Stanford trailed by as many as 12 points in the first half but battled back to tie the game five times in the second half. But it took until that fifth equalizer for the Cardinal to take their first lead since being up 9-8 early in the first half.

Travis' jumper in the lane made it 71-69 with less than 3 minutes left but the lead was short-lived as Brooks hit a jumper at the other end to tie it.

The game was tied at 73 when the Ducks managed four offensive rebounds on one possession before finally converting on Bell's shot with 14 seconds left. It capped a wild sequence that started when Ennis shot an airball on a 3-pointer. Payton Pritchard caught the ball in the air and shot it to the rim before the shot clock expired. Bell was there to put back the second miss for the game-winner.

"It was going so fast I don't even know what happened," Altman said.

Travis lost the ball in the paint at the other end to seal the victory for Oregon.

BIG PICTURE

Oregon: The Ducks capped a 7-1 February with just their second road sweep of the conference season as they peaking at the right time of year. Their only loss in that span came on a late 3-pointer by Lonzo Ball in an 82-79 loss at UCLA. Oregon has one more road game left to finish the regular season at last-place Oregon State, and remains in contention for a Pac-12 title and a top two seeding in the NCAA Tournament.

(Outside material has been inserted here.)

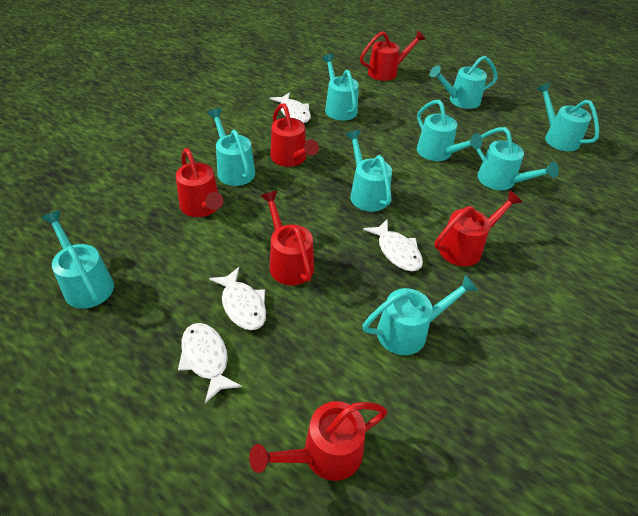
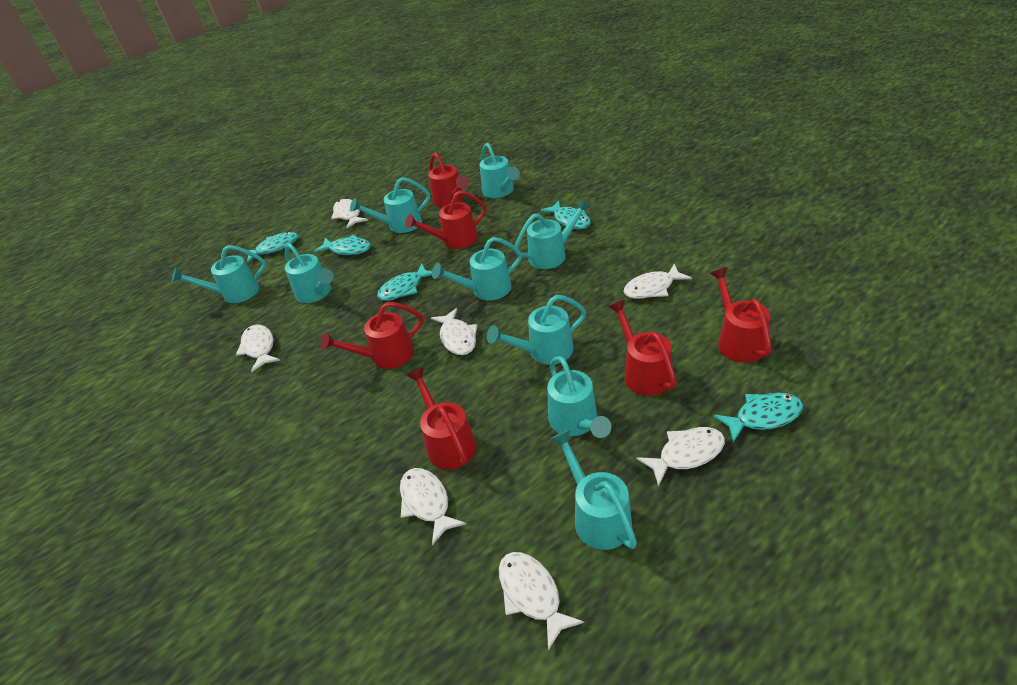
turquoise fish: 0 -> 5
white fish: 4 -> 7

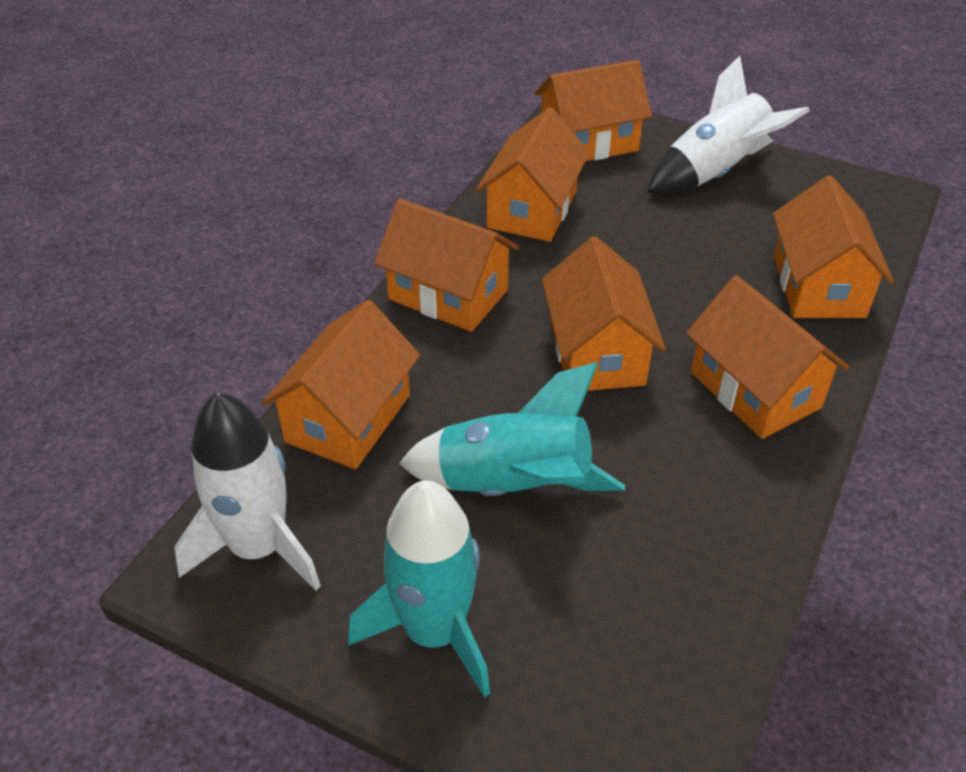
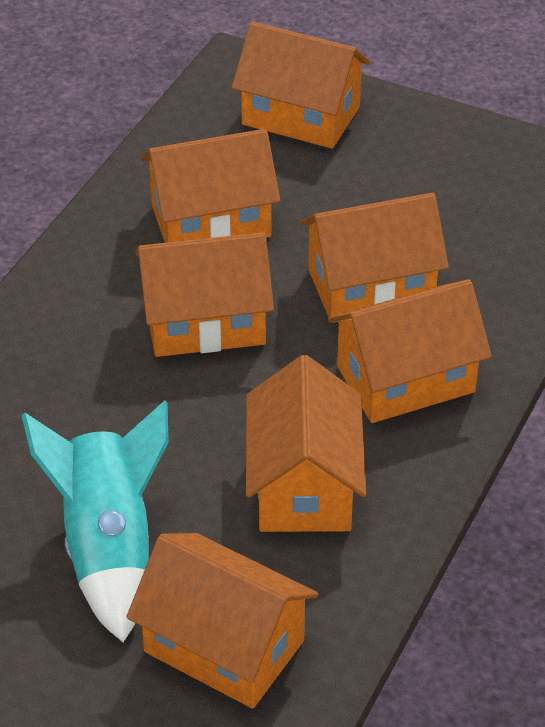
turquoise rocket: 2 -> 1
white rocket: 2 -> 0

Stanford: The Cardinal were unable to follow up home wins against California and Oregon State when faced by tougher competition from the Ducks. That has been an issue all season for Stanford, which fell to 0-8 against ranked opponents.

THEY SAID IT

"Something hit my elbow. It might have been the wind, but I don't shoot airballs on game-winners." - Ennis.

POUND THE BOARDS

Oregon had just eight rebounds for the entire first half before getting the four offensive boards on the final possession of the game. The Ducks were outrebounded 37-25 for the game but were outscored by only four points on second-chance opportunities.

CEREMONIAL DAY

Stanford also held a halftime ceremony for former coach Mike Montgomery, who was inducted into the National Collegiate Basketball Hall of Fame this past November. Montgomery is the winningest coach in school history with 393 of his 677 wins coming for the Cardinal.

UP NEXT

Oregon: Visits Oregon State on Saturday.

Stanford: Visits Colorado on Thursday.